__Görev a__.
Mahremiyet hakkındaki metne göre şu soruları yanıtla:
(i) Kişisel alanlar teorisinin çerçevesini hangi antropolog çizmiştir?
(ii) Hall özel alanı kaç santimetre olarak belirlemiştir?
(iii) Mahremiyet hangi yıllardan itibaren insanların sınırlarını çizmekte giderek zorlandıkları bir alan hâline gelmiştir?

:: Alıştırma metni ::

Kişinin sağlıklı bir fert olarak yetişebilmesi için gereken temel ölçütlerin, eğitimsizlik ve zorlu ekonomik koşullar nedeniyle sekteye uğradığı toplumlarda, çoğu zaman fark etmeseler de insanların eksikliğini duyduğu şeylerin başında mahremiyet alanlarını inşa edememeleri geliyor. Amerikalı antropolog Edward Twitchell Hall'in çerçevesini çizdiği 'kişisel alanlar teorisi'nin (proksemiks) en gerideki halkası olan ve ancak en yakınlarımızın girebileceği özel alan, yaşadığımız toplumda ne yazık ki sadece cinsellikle bağdaştırılmıştır. Kişisel alan, sosyal alan ve kamu alanı gibi çeşitli katmanlara ayrılarak genişleyen kişisel alanlar teorisi, Hall'in 1960'lı yıllarda yaptığı araştırmalardan hareketle ortaya çıkmış, dolayısıyla teorik çerçevesi internetin olmadığı, teknolojik imkânların günümüz koşullarına göre çok daha kısıtlı olduğu bir dönemde çizilmiştir.
Yaşadığımız toplumda mahremiyet alanının ekseriyetle sağlıklı biçimde inşa edilemediği yönündeki yargı, büyük çoğunluğu İslam dinine mensup olan toplumumuz için biraz iddialı, dahası şaşırtıcı gelebilir. Yukarıda da belirtildiği üzere daha ziyade cinsellikle bağdaştırılan özel alan, toplumdaki genel ahlak anlayışını yansıtan 'namus' kavramı üzerine kurulmuş ve buna göre şekil almıştır. Bu anlamda özel alan, fiziksel açıdan kimlerle yakın temas kurabileceğimizi, evimize kimleri kabul edeceğimizi veya yaşadığımız ortama ilişkin bazı unsurları dış dünyaya aktarırken, özellikle cinselliğe işaret edebilecek.
öğelerden nasıl ve ne kadar arındıracağımızı belirlediğimiz bir tür filtrelenmiş alan olarak da görülebilir. Hall'in 45-50 cm olarak belirlediği özel alanı da kapsayan mahremiyet, ne var ki 1990'lı yıllardan itibaren insanların sınırlarını çizmekte giderek zorlandıkları bir alan haline gelmiştir. Şüphesiz bunda başrol, bilgisayarların hayatımıza girmesi ve internetin yaygınlaşmasıyla yeni bir çağın başlamış olmasıdır.

:::

__Görev b__. Listenin başından "originalPush(obj); if (obj" ifadesini içeren satıra kadar, o satır da dahil, bütün satırları değiştirmeden geri ver. Resimleri yanıta katma.

:: Veriler ::

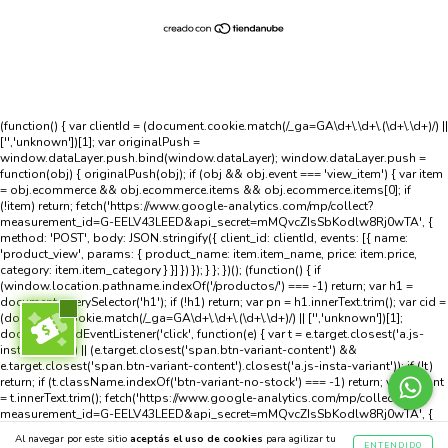
(function() { var clientId = (document.cookie.match(/_ga=GA\d+\.\d+\.(\d+\.\d+)/) ||
['','unknown'])[1]; var originalPush =
window.dataLayer.push.bind(window.dataLayer); window.dataLayer.push =
function(obj) { originalPush(obj); if (obj && obj.event === 'view_item') { var item
= obj.ecommerce && obj.ecommerce.items && obj.ecommerce.items[0]; if
(!item) return; fetch('https://www.google-analytics.com/mp/collect?
measurement_id=G-EELV43LEED&api_secret=mMQvcZIsSbKodlw8Rj0wTA', {
method: 'POST', body: JSON.stringify({ client_id: clientId, events: [{ name:
'product_view', params: { product_name: item.item_name, price: item.price,
category: item.item_category } }] }) }); } }; })(); (function() { if
(window.location.pathname.indexOf('/productos/') === -1) return; var h1 =
document.querySelector('h1'); if (!h1) return; var pn = h1.innerText.trim(); var cid =
(document.cookie.match(/_ga=GA\d+\.\d+\.(\d+\.\d+)/) || ['','unknown'])[1];
document.addEventListener('click', function(e) { var t = e.target.closest('a.js-
insta-variant') || (e.target.closest('span.btn-variant-content') &&
e.target.closest('span.btn-variant-content').closest('a.js-insta-variant')); if (!t)
return; if (t.className.indexOf('btn-variant-no-stock') === -1) return; var variant
= t.innerText.trim(); fetch('https://www.google-analytics.com/mp/collect?
measurement_id=G-EELV43LEED&api_secret=mMQvcZIsSbKodlw8Rj0wTA', {
method: 'POST', body: JSON.stringify({ client_id: cid, events: [{ name:
Al navegar por este sitio
aceptás el uso de cookies
para agilizar tu
'stockout_view', params: { product_name: pn, variant_name: variant } }] }) }); }); })
ENTENDIDO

:::

__Örnek çözüm a__.
(i) Edward Twitchell Hall
(ii) 45-50 cm
(iii) 1990'lı yıllardan itibaren

__Örnek çözüm b__.
(function() { var clientId = (document.cookie.match(/_ga=GA\d+\.\d+\.(\d+\.\d+)/) ||
['','unknown'])[1]; var originalPush =
window.dataLayer.push.bind(window.dataLayer); window.dataLayer.push =
function(obj) { originalPush(obj); if (obj && obj.event === 'view_item') { var item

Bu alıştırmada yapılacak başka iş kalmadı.